Definition of the likelihood ratio statistic

210 Views Asked by At

The likelihood ratio statistic for testing $H_0:\theta\in\Theta_0$ versus $H_1:\theta\in\Theta_0^c$ is usually defined by $$ \lambda(\mathbf x) =\frac{\sup_{\theta\in\Theta_0}L(\theta\mid\mathbf x)}{\sup_{\theta\in\Theta} L(\theta\mid\mathbf x)}, $$ where $\Theta$ is the whole parameter space and $\Theta_0\subset\Theta$ (see, for example, Secion 8.2.1 of Casella and Berger (2002)).

Why is the supremum in the denominator taken over all $\Theta$ instead of $\Theta_0^c$? Would it make sense to define the likelihood ratio statistic when the supremum in the denominator is taken over $\Theta_0^c$? If the supremum in the denominator was taken over $\Theta_0^c$, $\lambda(\mathbf x)$ would not necessarily satisfy $0\le\lambda(\textbf x)\le1$, but it seems that this choice would be more intuitive since we would compare the likelihood when $H_0$ is true with the likelihood when $H_1$ is true.

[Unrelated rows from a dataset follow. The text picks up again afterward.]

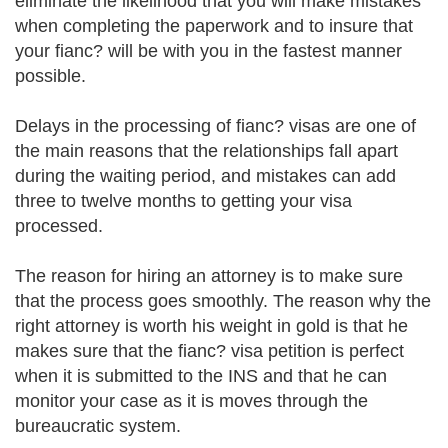
eliminate the likelihood that you will make mistakes
when completing the paperwork and to insure that
your fianc? will be with you in the fastest manner
possible.
Delays in the processing of fianc? visas are one of
the main reasons that the relationships fall apart
during the waiting period, and mistakes can add
three to twelve months to getting your visa
processed.
The reason for hiring an attorney is to make sure
that the process goes smoothly. The reason why the
right attorney is worth his weight in gold is that he
makes sure that the fianc? visa petition is perfect
when it is submitted to the INS and that he can
monitor your case as it is moves through the
bureaucratic system.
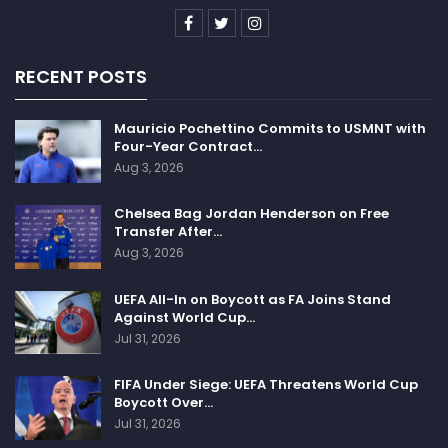
RECENT POSTS
Mauricio Pochettino Commits to USMNT with
Four-Year Contract…
Aug 3, 2026
Chelsea Bag Jordan Henderson on Free
Transfer After…
Aug 3, 2026
UEFA All-In on Boycott as FA Joins Stand
Against World Cup…
Jul 31, 2026
FIFA Under Siege: UEFA Threatens World Cup
Boycott Over…
Jul 31, 2026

Or are these two options ($\Theta$ and $\Theta_0^c$) actually equivalent?

Any help is much appreciated!

1

There are 1 best solutions below

0
On

Suppose $\boldsymbol X=(X_1,\ldots,X_n)$ is a random vector whose distribution is parameterized by $\theta$, where $\theta\in \Theta\subseteq \mathbb R^p$. Let $L(\theta\mid \boldsymbol x)$ be the likelihood function given the sample $\boldsymbol x=(x_1,\ldots,x_n)$.

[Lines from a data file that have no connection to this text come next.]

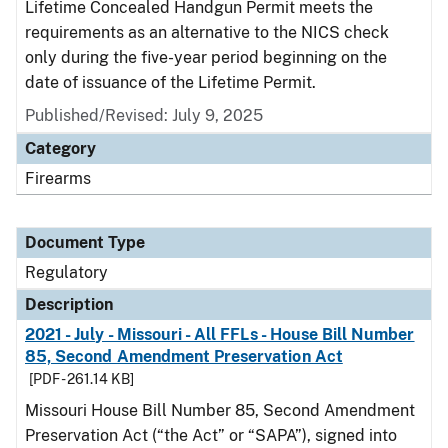
Lifetime Concealed Handgun Permit meets the
requirements as an alternative to the NICS check
only during the five-year period beginning on the
date of issuance of the Lifetime Permit.
Published/Revised: July 9, 2025
Category
Firearms
Document Type
Regulatory
Description
2021 - July - Missouri - All FFLs - House Bill Number
85, Second Amendment Preservation Act
[PDF - 261.14 KB]
Missouri House Bill Number 85, Second Amendment
Preservation Act (“the Act” or “SAPA”), signed into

In general we consider the problem of testing the null $H_0:\theta\in \Theta_0$ against the alternative $H_1:\theta\in \Theta_1$, where $\Theta_0\subset \Theta$ and $\Theta_1\subseteq \Theta-\Theta_0$.

We prefer $H_0$ to $H_1$ ($H_1$ to $H_0$) if $$\sup_{\theta}\{L(\theta\mid \boldsymbol x):\theta\in\Theta_0\}>(<) \sup_{\theta}\{L(\theta\mid \boldsymbol x):\theta\in\Theta_1\}$$

When $H_0$ is true (false), the ratio $$r(\boldsymbol x)=\frac{\sup_{\theta\in\Theta_0}L(\theta\mid \boldsymbol x)}{\sup_{\theta\in\Theta_1}L(\theta\mid \boldsymbol x)}$$

is expected to be large (small). But $r$ is not bounded above.

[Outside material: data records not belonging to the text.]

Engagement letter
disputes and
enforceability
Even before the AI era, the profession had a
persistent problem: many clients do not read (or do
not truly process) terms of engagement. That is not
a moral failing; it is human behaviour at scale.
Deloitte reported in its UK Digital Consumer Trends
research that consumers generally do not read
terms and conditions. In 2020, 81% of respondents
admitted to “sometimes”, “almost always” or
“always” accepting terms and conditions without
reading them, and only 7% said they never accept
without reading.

So we modify $r(\boldsymbol x)$ by

$$\Lambda(\boldsymbol x)=\frac{\sup_{\theta\in\Theta_0}L(\theta\mid \boldsymbol x)}{\sup_{\theta\in \Theta_0 \cup \Theta_1}L(\theta\mid \boldsymbol x)}=\frac{\sup_{\theta\in\Theta_0}L(\theta\mid \boldsymbol x)}{\sup_{\theta\in \Theta}L(\theta\mid \boldsymbol x)}$$

If $H_0$ is true (false), then as before, $\Lambda$ is expected to be large (small).

However we now have $\Lambda\in (0,1]$, where we trivially accept (rather fail to reject) $H_0$ whenever $\Lambda=1$.

This justifies a left-tailed test based on $\Lambda$, and $\Lambda(\boldsymbol X)$ is called the likelihood ratio criterion.